Galerie Xippas is pleased to present a large solo exhibition of Brazilian artist Waltercio Caldas, which will bring together works made in the recent years.
Waltercio Caldas, a major figure of Brazil’s contemporary art scene, started his artistic practice in the 1960s, a period marked by the Neo-Concrete movement. For five decades now, the process of perception and the relations between the gaze and reflection have been at the heart of his work, where extremely pure and almost minimalist forms coexist with a conceptual complexity. His sculptures are both present and immaterial and show not so much the objects but rather the space between these objects. As Guy Brett writes, “the minimum of physical material reveals the maximum latent spatial energy.”
Waltercio Caldas’s sculptures outline objects whose very essence is left undefined. In Wings (2008), steel circles hung on the wall, like a kind of anchoring point, and linked together with cotton strings, create geometric shapes both simple and ephemeral. Through the setting up of only lines and points, this piece alludes to emptiness and silence. Its title itself, Wings, subliminally recalls air, which, in Caldas’s work, is associated with the space structuring the objects, and becomes a location for the projection of thought.
Caldas, who often uses only the contours of objects, as in Blue glasses (2012) where steel structures outline glasses without showing the physical objects, pushes the paradox between presence and absence – and between transparency and opacity – to its extreme. This paradox is reinforced through a play on mirrors, a recurrent technique in his work. Here again, the artist develops the idea of reflection without actually employing mirrors. In creating several planes where lines and objects replace the reflections of one another, the artist reveals a three-dimension mirror and materialises the idea of reflection, a process he considers as a “functional dismantling of the mirror.” Thus Caldas goes beyond the duality between presence and absence, positive and negative, and manages to reach a paradoxical fusion between a tangible reality and thought.
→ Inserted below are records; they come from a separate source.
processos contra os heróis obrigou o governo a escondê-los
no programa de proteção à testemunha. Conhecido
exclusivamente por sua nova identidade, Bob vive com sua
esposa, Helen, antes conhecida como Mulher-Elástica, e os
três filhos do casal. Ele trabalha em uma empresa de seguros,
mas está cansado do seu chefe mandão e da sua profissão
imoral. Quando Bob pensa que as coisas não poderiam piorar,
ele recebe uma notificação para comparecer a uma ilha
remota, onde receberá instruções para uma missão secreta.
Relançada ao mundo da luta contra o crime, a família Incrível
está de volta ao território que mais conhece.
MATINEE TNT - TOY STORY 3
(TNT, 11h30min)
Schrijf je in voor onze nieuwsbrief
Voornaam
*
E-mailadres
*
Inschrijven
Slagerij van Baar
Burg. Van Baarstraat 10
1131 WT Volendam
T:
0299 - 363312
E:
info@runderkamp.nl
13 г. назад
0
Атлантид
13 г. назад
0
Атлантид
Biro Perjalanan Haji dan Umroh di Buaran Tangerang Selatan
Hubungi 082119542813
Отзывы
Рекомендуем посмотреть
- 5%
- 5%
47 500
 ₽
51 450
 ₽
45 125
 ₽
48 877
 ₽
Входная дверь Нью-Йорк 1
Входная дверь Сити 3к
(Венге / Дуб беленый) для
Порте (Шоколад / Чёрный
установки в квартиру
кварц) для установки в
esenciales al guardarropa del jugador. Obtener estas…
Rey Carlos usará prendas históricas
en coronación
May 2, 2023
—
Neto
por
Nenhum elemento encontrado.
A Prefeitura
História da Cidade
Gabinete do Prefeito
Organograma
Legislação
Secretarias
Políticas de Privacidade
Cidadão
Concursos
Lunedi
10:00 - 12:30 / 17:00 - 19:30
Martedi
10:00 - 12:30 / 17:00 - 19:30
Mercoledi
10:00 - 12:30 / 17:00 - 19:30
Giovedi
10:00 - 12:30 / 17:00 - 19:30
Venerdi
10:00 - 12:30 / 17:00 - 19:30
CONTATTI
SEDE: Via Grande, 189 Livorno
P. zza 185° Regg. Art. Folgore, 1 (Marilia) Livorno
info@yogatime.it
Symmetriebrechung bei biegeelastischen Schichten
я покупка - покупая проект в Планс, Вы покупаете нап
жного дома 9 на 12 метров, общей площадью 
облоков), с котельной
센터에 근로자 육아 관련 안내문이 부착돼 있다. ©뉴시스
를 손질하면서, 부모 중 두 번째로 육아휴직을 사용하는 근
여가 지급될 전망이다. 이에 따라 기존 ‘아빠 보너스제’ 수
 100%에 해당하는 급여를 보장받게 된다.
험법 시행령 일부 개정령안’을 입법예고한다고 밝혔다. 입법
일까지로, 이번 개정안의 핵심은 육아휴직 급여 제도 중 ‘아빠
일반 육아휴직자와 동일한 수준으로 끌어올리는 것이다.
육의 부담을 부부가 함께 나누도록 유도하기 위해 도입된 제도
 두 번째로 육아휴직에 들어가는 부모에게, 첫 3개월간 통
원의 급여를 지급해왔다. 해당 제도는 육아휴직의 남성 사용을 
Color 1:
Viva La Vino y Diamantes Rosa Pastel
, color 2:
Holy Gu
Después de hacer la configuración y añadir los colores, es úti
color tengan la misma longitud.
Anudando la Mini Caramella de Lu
Language plays a fundamental part in this process of constructing meaning. Because of this essential relation between names and objects, between what we see and what we read, the title becomes an integral part of Waltercio Caldas’s work. Language introduces a new approach, that of reading, and also confers another dimension to the word – its physical presence. For instance, in Not now (2014), words and steel rods create an inseparable ensemble, enter into a game of repetitions, reflections and transparency.
This use of language, both poetic and conceptual, also allows Caldas to introduce references to art history. The titles of his sculptures often allude to names of artists, such as Brancusi (2014), and trigger a reflection on the work of art itself, on the distance between art and art history.
Waltercio Caldas’s sculptures, while displaying a rare visual fineness and using such an economy of means, invite the viewers to experience his/her own reading of the work, somewhere between an immediate comprehension and an intellectual interpretation. In the same line as Umberto Eco, who, more than fifty years ago in The Open Work (1962), argued that the viewer was now part of the creation process of an art work, Caldas wants to involve his viewer in the experience of interpretation and opens multiple possibilities of meanings. What matters when approaching his work, is the precise and enigmatic moment of perception revealing the work as a process, an echo to phenomenological thought which argued that the object only exists in the eye of the viewer.
Waltercio Caldas was born in Rio de Janeiro in 1946, where he still lives and works.
His first solo exhibition took place at the Modern Art Museum of Rio de Janeiro in 1973 when he was only 27. Numerous museums and art institutions have dedicated exhibitions to his work since, including the Stedelijk Museum, Schiedam, Netherlands (1992), the Calouste Gulbenkian Foundation, Lisbon, Portugal (2008), the Blanton Museum of Art, Austin, United States (2013), the State Pinacotheca in São Paulo, Brazil (2013), etc.
He represented Brazil in the 47th Venice Biennale and took part in the 52nd Venice Biennale in 2007. He also participated in the dOCUMENTA 9 in Kassel (1992) and in the 5th Mercosul Biennial (2005).
His works are included in major collections throughout the world: Centre Georges Pompidou (Paris, France), the Museum of Modern Art (New York, United States), the National Gallery of Art (Washington, United States), the Museum of Modern Art in São Paulo and the Museum of Modern Art in Rio de Janeiro (Brazil), among others.